• **Stated problem**
Would you reproduce every line of the records below word for word, with the same spelling, capitalization and order?

• **Listing**
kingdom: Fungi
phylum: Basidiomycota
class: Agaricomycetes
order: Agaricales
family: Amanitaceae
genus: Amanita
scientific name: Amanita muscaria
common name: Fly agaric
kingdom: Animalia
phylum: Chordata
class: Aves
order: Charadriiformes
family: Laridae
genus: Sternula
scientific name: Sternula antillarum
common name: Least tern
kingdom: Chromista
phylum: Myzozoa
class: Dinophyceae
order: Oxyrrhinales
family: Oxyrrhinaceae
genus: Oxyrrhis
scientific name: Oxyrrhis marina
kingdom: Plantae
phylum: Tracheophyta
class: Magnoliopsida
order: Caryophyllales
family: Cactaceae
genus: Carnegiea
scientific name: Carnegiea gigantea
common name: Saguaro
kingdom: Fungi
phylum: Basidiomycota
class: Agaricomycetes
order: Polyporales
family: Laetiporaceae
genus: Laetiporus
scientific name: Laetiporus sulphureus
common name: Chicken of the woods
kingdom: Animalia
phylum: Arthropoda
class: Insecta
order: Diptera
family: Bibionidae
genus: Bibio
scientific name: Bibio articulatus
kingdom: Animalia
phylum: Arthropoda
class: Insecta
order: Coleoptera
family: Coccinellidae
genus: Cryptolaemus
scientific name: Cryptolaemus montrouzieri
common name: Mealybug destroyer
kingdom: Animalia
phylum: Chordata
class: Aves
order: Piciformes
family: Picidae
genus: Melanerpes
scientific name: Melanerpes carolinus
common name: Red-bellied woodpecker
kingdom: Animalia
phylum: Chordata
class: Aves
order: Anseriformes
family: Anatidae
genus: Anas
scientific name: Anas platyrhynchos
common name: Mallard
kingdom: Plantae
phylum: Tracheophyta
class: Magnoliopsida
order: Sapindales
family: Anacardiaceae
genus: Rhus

• **Expected output**
kingdom: Fungi
phylum: Basidiomycota
class: Agaricomycetes
order: Agaricales
family: Amanitaceae
genus: Amanita
scientific name: Amanita muscaria
common name: Fly agaric
kingdom: Animalia
phylum: Chordata
class: Aves
order: Charadriiformes
family: Laridae
genus: Sternula
scientific name: Sternula antillarum
common name: Least tern
kingdom: Chromista
phylum: Myzozoa
class: Dinophyceae
order: Oxyrrhinales
family: Oxyrrhinaceae
genus: Oxyrrhis
scientific name: Oxyrrhis marina
kingdom: Plantae
phylum: Tracheophyta
class: Magnoliopsida
order: Caryophyllales
family: Cactaceae
genus: Carnegiea
scientific name: Carnegiea gigantea
common name: Saguaro
kingdom: Fungi
phylum: Basidiomycota
class: Agaricomycetes
order: Polyporales
family: Laetiporaceae
genus: Laetiporus
scientific name: Laetiporus sulphureus
common name: Chicken of the woods
kingdom: Animalia
phylum: Arthropoda
class: Insecta
order: Diptera
family: Bibionidae
genus: Bibio
scientific name: Bibio articulatus
kingdom: Animalia
phylum: Arthropoda
class: Insecta
order: Coleoptera
family: Coccinellidae
genus: Cryptolaemus
scientific name: Cryptolaemus montrouzieri
common name: Mealybug destroyer
kingdom: Animalia
phylum: Chordata
class: Aves
order: Piciformes
family: Picidae
genus: Melanerpes
scientific name: Melanerpes carolinus
common name: Red-bellied woodpecker
kingdom: Animalia
phylum: Chordata
class: Aves
order: Anseriformes
family: Anatidae
genus: Anas
scientific name: Anas platyrhynchos
common name: Mallard
kingdom: Plantae
phylum: Tracheophyta
class: Magnoliopsida
order: Sapindales
family: Anacardiaceae
genus: Rhus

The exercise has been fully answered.